### Task brief
Each line of the material beneath should be duplicated exactly.

### Data for processing
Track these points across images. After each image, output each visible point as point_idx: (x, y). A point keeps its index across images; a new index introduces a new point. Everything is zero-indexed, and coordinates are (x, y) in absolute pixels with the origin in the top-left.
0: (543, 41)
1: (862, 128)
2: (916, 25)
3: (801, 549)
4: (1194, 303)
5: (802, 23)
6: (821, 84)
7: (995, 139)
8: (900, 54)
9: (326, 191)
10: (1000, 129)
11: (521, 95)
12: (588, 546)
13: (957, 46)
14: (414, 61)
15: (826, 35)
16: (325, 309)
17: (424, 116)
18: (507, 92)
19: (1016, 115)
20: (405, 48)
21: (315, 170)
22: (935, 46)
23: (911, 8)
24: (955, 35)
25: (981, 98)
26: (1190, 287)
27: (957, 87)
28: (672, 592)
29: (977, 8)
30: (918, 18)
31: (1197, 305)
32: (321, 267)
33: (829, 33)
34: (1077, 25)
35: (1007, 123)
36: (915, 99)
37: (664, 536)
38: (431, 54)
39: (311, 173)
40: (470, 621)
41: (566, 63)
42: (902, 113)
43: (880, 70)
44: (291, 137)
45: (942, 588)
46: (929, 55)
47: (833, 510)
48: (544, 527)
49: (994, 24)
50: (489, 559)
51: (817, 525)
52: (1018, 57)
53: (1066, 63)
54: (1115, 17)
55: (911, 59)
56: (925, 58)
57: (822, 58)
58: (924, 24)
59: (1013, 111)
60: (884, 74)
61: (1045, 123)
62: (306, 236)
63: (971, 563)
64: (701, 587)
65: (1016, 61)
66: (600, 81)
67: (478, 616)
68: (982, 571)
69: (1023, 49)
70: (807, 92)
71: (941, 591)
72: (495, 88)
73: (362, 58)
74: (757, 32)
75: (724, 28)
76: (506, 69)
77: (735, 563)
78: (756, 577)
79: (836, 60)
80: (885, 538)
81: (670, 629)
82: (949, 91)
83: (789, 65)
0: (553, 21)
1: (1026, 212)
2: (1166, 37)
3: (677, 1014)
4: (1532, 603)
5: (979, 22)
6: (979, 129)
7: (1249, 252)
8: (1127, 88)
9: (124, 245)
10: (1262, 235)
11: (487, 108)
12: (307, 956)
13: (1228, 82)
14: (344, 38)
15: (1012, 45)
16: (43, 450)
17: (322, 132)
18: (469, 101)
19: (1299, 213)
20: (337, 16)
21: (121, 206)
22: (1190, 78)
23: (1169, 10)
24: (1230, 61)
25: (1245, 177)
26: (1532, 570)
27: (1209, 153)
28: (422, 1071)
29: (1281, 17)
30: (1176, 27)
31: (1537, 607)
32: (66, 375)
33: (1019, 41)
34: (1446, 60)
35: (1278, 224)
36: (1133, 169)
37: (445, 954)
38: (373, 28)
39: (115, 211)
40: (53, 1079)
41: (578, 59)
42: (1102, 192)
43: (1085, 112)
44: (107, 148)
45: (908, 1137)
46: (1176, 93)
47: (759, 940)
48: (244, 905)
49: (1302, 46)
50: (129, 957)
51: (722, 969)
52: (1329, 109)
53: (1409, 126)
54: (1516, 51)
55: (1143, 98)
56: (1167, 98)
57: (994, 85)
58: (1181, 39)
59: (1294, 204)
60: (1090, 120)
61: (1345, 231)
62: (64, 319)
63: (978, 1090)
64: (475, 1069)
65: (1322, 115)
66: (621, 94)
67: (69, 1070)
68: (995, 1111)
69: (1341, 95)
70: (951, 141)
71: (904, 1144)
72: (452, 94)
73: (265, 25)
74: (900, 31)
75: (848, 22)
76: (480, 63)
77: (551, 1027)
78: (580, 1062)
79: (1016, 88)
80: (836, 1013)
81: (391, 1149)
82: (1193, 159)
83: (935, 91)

### Answer to this problem
Track these points across images. After each image, output each visible point as point_idx: (x, y). A point keeps its index across images; a new index introduces a new point. Everything is zero-indexed, and coordinates are (x, y) in absolute pixels with the origin in the top-left.
0: (543, 41)
1: (862, 128)
2: (916, 25)
3: (801, 549)
4: (1194, 303)
5: (802, 23)
6: (821, 84)
7: (995, 139)
8: (900, 54)
9: (326, 191)
10: (1000, 129)
11: (521, 95)
12: (588, 546)
13: (957, 46)
14: (414, 61)
15: (826, 35)
16: (325, 309)
17: (424, 116)
18: (507, 92)
19: (1016, 115)
20: (405, 48)
21: (315, 170)
22: (935, 46)
23: (911, 8)
24: (955, 35)
25: (981, 98)
26: (1190, 287)
27: (957, 87)
28: (672, 592)
29: (977, 8)
30: (918, 18)
31: (1197, 305)
32: (321, 267)
33: (829, 33)
34: (1077, 25)
35: (1007, 123)
36: (915, 99)
37: (664, 536)
38: (431, 54)
39: (311, 173)
40: (470, 621)
41: (566, 63)
42: (902, 113)
43: (880, 70)
44: (291, 137)
45: (942, 588)
46: (929, 55)
47: (833, 510)
48: (544, 527)
49: (994, 24)
50: (489, 559)
51: (817, 525)
52: (1018, 57)
53: (1066, 63)
54: (1115, 17)
55: (911, 59)
56: (925, 58)
57: (822, 58)
58: (924, 24)
59: (1013, 111)
60: (884, 74)
61: (1045, 123)
62: (306, 236)
63: (971, 563)
64: (701, 587)
65: (1016, 61)
66: (600, 81)
67: (478, 616)
68: (982, 571)
69: (1023, 49)
70: (807, 92)
71: (941, 591)
72: (495, 88)
73: (362, 58)
74: (757, 32)
75: (724, 28)
76: (506, 69)
77: (735, 563)
78: (756, 577)
79: (836, 60)
80: (885, 538)
81: (670, 629)
82: (949, 91)
83: (789, 65)
0: (553, 21)
1: (1026, 212)
2: (1166, 37)
3: (677, 1014)
4: (1532, 603)
5: (979, 22)
6: (979, 129)
7: (1249, 252)
8: (1127, 88)
9: (124, 245)
10: (1262, 235)
11: (487, 108)
12: (307, 956)
13: (1228, 82)
14: (344, 38)
15: (1012, 45)
16: (43, 450)
17: (322, 132)
18: (469, 101)
19: (1299, 213)
20: (337, 16)
21: (121, 206)
22: (1190, 78)
23: (1169, 10)
24: (1230, 61)
25: (1245, 177)
26: (1532, 570)
27: (1209, 153)
28: (422, 1071)
29: (1281, 17)
30: (1176, 27)
31: (1537, 607)
32: (66, 375)
33: (1019, 41)
34: (1446, 60)
35: (1278, 224)
36: (1133, 169)
37: (445, 954)
38: (373, 28)
39: (115, 211)
40: (53, 1079)
41: (578, 59)
42: (1102, 192)
43: (1085, 112)
44: (107, 148)
45: (908, 1137)
46: (1176, 93)
47: (759, 940)
48: (244, 905)
49: (1302, 46)
50: (129, 957)
51: (722, 969)
52: (1329, 109)
53: (1409, 126)
54: (1516, 51)
55: (1143, 98)
56: (1167, 98)
57: (994, 85)
58: (1181, 39)
59: (1294, 204)
60: (1090, 120)
61: (1345, 231)
62: (64, 319)
63: (978, 1090)
64: (475, 1069)
65: (1322, 115)
66: (621, 94)
67: (69, 1070)
68: (995, 1111)
69: (1341, 95)
70: (951, 141)
71: (904, 1144)
72: (452, 94)
73: (265, 25)
74: (900, 31)
75: (848, 22)
76: (480, 63)
77: (551, 1027)
78: (580, 1062)
79: (1016, 88)
80: (836, 1013)
81: (391, 1149)
82: (1193, 159)
83: (935, 91)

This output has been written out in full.